[TEXT BLOCK — start]

Plaintiff Lerna Mays ("Plaintiff") filed this putative wage and hour class action against Defendant Wal-Mart Stores, Inc. ("Defendant") on December 18, 2017. ECF No. 1 ("Compl.").1 On February 9, 2018, Defendant filed the instant motion to transfer venue to the Central District of California. ECF No. 19. ("Mot."). Pursuant to Civil Local Rule 7-1(b), the Court finds this matter appropriate for resolution without oral argument, and hereby VACATES the hearing for this matter currently scheduled for May 31, 2018. See ECF No. 23. Having considered the parties' briefing, the relevant law, and the record in this case, the Court GRANTS the motion to transfer venue.

I. FACTUAL AND PROCEDURAL BACKGROUND

Plaintiff is a resident of Los Angeles County. See ECF No. 1-2. Between September 11, 2007 and February 6, 2016, Plaintiff worked at Wal-Mart Store #2960 in Baldwin Hills, California. Declaration of Emely Escareno, ECF No. 19-1 at ¶ 5 ("Escareno Decl."). Between February 6, 2016 and February 10, 2017, Plaintiff worked at Wal-Mart Store #3522 in Baldwin Park, California. Id. at ¶ 6. Both Baldwin Hills and Baldwin Park are located in the Central District of California.

Plaintiff filed the instant putative wage and hour class action in the Northern District of California on December 18, 2017. See Compl. Plaintiff asserted seven causes of action under California law: (1) Continuing Wages Penalty, Cal. Lab. Code §§ 201-03; (2) Failure to Provide Adequate Pay Stubs, Cal. Lab. Code § 226(a); (3) Failure to Provide Reporting Time Pay, IWC Wage Order 7; (4) Unfair Competition, Cal. Bus. & Prof. Code §§ 17200 et seq.; (5) Failure to Provide Employment Records, Cal. Labor Code § 226(b); (6) Failure to Provide Employment Records, Cal. Labor Code § 1198.5; and (7) a Private Attorneys General Act claim, Cal. Lab. Code §§ 2698 et seq. See Compl. at 1.

[TEXT BLOCK — finish]

- [WHAT IS REQUIRED]: Please retype the venue transfer order above in full, word for word.

[RECORD EXTRACTS — start]

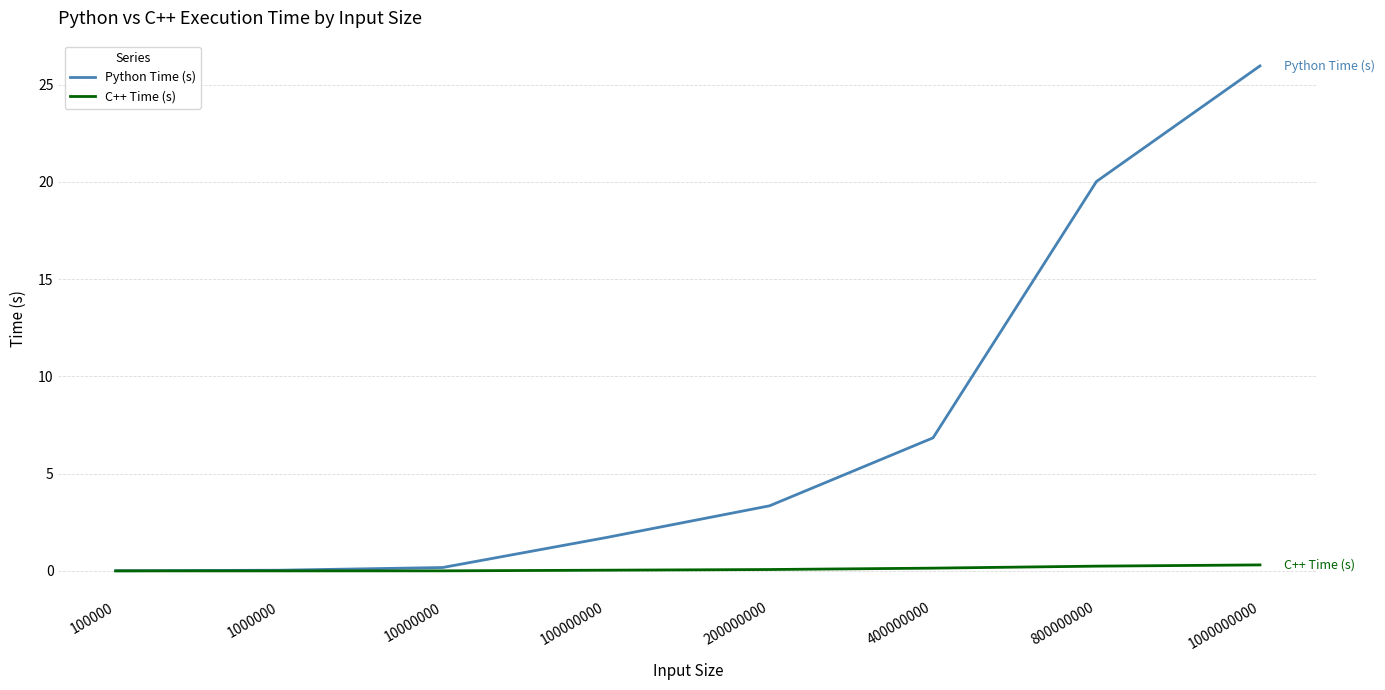

Where does the Python Time (s) series first go above 3?

200000000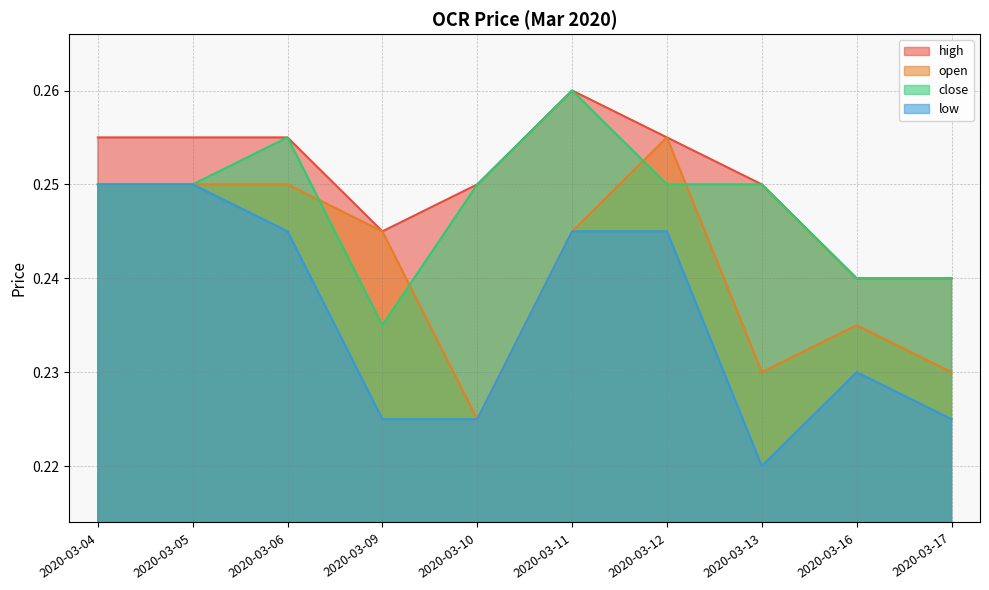

How many distinct data groups are displayed?

4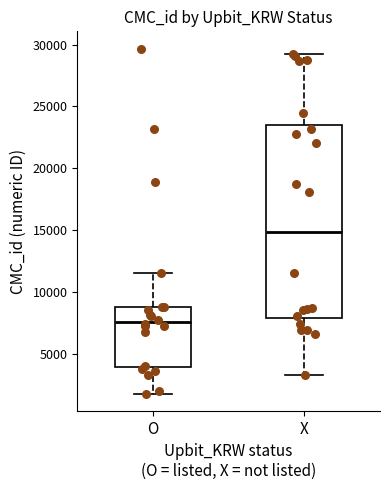

Reading left to right, transcribe this box plot: for each box, give where its median line is, the range the box spans, and where its two whiskers end, as read against the y-axis. The values are not printed on the chart, so give them approximately, as read against the axis.

O: median 7500, box 4000 to 9000, whiskers 2000 to 11500
X: median 15000, box 8000 to 23500, whiskers 3500 to 29500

[RECORD EXTRACTS — finish]

- [WRITTEN RESPONSE]:
Plaintiff Lerna Mays ("Plaintiff") filed this putative wage and hour class action against Defendant Wal-Mart Stores, Inc. ("Defendant") on December 18, 2017. ECF No. 1 ("Compl.").1 On February 9, 2018, Defendant filed the instant motion to transfer venue to the Central District of California. ECF No. 19. ("Mot."). Pursuant to Civil Local Rule 7-1(b), the Court finds this matter appropriate for resolution without oral argument, and hereby VACATES the hearing for this matter currently scheduled for May 31, 2018. See ECF No. 23. Having considered the parties' briefing, the relevant law, and the record in this case, the Court GRANTS the motion to transfer venue.

I. FACTUAL AND PROCEDURAL BACKGROUND

Plaintiff is a resident of Los Angeles County. See ECF No. 1-2. Between September 11, 2007 and February 6, 2016, Plaintiff worked at Wal-Mart Store #2960 in Baldwin Hills, California. Declaration of Emely Escareno, ECF No. 19-1 at ¶ 5 ("Escareno Decl."). Between February 6, 2016 and February 10, 2017, Plaintiff worked at Wal-Mart Store #3522 in Baldwin Park, California. Id. at ¶ 6. Both Baldwin Hills and Baldwin Park are located in the Central District of California.

Plaintiff filed the instant putative wage and hour class action in the Northern District of California on December 18, 2017. See Compl. Plaintiff asserted seven causes of action under California law: (1) Continuing Wages Penalty, Cal. Lab. Code §§ 201-03; (2) Failure to Provide Adequate Pay Stubs, Cal. Lab. Code § 226(a); (3) Failure to Provide Reporting Time Pay, IWC Wage Order 7; (4) Unfair Competition, Cal. Bus. & Prof. Code §§ 17200 et seq.; (5) Failure to Provide Employment Records, Cal. Labor Code § 226(b); (6) Failure to Provide Employment Records, Cal. Labor Code § 1198.5; and (7) a Private Attorneys General Act claim, Cal. Lab. Code §§ 2698 et seq. See Compl. at 1.